● **PROMPT**
The answer should be an exact repeat of the stretch of material below from the line containing "Краснодарский край" through the line containing "источника. Интернет ссылка на электронное СМИ".

============

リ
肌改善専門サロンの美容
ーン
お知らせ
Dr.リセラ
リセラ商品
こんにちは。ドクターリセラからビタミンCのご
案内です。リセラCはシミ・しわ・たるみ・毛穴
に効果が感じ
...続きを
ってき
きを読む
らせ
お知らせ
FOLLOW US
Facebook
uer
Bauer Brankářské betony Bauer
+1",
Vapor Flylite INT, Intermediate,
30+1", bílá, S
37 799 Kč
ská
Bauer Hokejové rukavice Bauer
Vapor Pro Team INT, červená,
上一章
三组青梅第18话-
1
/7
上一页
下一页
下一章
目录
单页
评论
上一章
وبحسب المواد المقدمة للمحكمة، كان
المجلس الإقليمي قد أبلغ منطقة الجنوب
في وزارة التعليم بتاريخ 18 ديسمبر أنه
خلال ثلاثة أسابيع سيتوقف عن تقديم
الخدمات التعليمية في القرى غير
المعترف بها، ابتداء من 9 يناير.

============

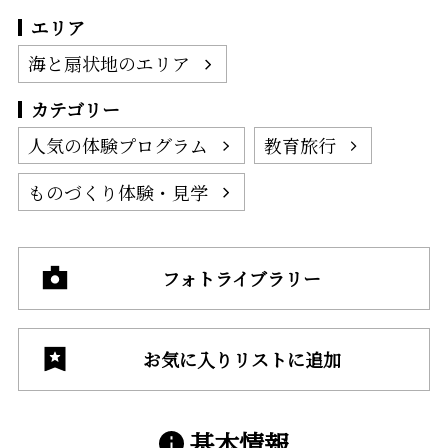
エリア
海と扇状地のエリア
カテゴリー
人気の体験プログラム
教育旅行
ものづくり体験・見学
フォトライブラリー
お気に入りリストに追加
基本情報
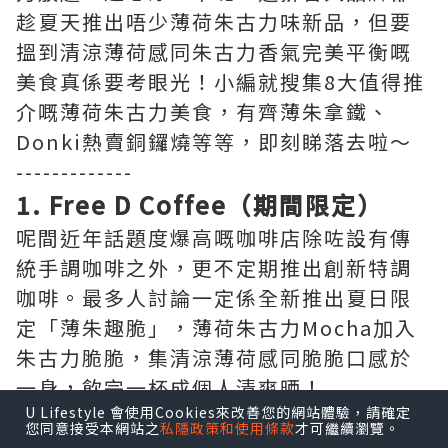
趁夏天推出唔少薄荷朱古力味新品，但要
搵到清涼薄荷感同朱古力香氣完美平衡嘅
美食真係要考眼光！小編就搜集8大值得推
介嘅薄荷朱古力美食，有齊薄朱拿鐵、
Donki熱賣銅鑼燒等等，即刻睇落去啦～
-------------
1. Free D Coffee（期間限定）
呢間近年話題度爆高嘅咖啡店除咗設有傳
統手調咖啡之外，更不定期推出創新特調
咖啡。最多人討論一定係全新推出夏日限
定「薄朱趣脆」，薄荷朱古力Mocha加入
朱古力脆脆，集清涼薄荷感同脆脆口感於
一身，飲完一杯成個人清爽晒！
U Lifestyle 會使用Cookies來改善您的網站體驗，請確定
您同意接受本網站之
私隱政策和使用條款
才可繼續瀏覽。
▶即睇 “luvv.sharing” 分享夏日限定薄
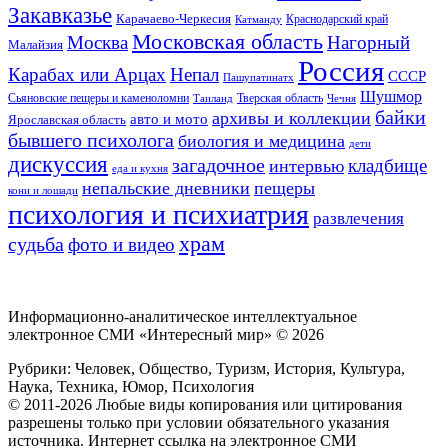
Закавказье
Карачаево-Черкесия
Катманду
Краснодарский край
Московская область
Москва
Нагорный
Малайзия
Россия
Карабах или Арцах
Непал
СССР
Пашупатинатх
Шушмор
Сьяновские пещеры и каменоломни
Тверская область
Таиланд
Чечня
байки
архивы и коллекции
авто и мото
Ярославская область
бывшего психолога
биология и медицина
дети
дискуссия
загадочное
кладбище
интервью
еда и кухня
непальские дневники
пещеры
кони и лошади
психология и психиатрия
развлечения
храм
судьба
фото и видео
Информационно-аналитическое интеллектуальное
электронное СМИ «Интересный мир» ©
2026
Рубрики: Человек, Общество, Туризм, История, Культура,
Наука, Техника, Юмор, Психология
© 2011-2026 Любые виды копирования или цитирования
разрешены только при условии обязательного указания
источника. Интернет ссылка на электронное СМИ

============

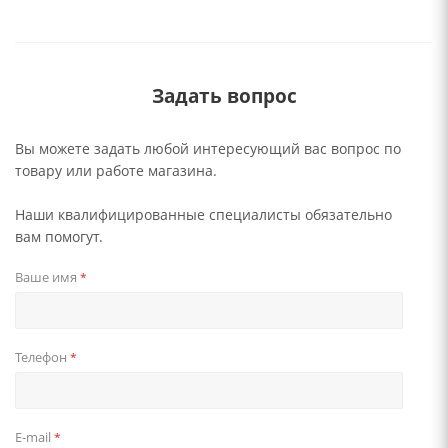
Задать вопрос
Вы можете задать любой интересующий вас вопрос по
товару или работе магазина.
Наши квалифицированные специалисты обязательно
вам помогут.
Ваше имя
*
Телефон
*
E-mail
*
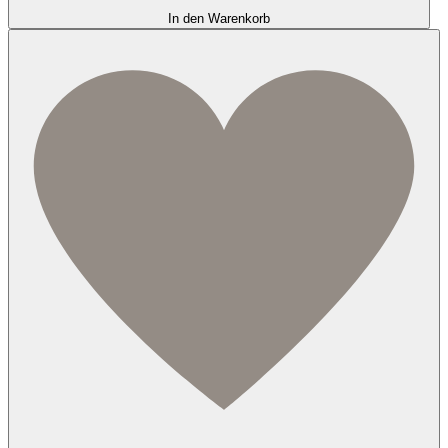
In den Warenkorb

============

● **TASK SOLUTION**
Краснодарский край
Московская область
Москва
Нагорный
Малайзия
Россия
Карабах или Арцах
Непал
СССР
Пашупатинатх
Шушмор
Сьяновские пещеры и каменоломни
Тверская область
Таиланд
Чечня
байки
архивы и коллекции
авто и мото
Ярославская область
бывшего психолога
биология и медицина
дети
дискуссия
загадочное
кладбище
интервью
еда и кухня
непальские дневники
пещеры
кони и лошади
психология и психиатрия
развлечения
храм
судьба
фото и видео
Информационно-аналитическое интеллектуальное
электронное СМИ «Интересный мир» ©
2026
Рубрики: Человек, Общество, Туризм, История, Культура,
Наука, Техника, Юмор, Психология
© 2011-2026 Любые виды копирования или цитирования
разрешены только при условии обязательного указания
источника. Интернет ссылка на электронное СМИ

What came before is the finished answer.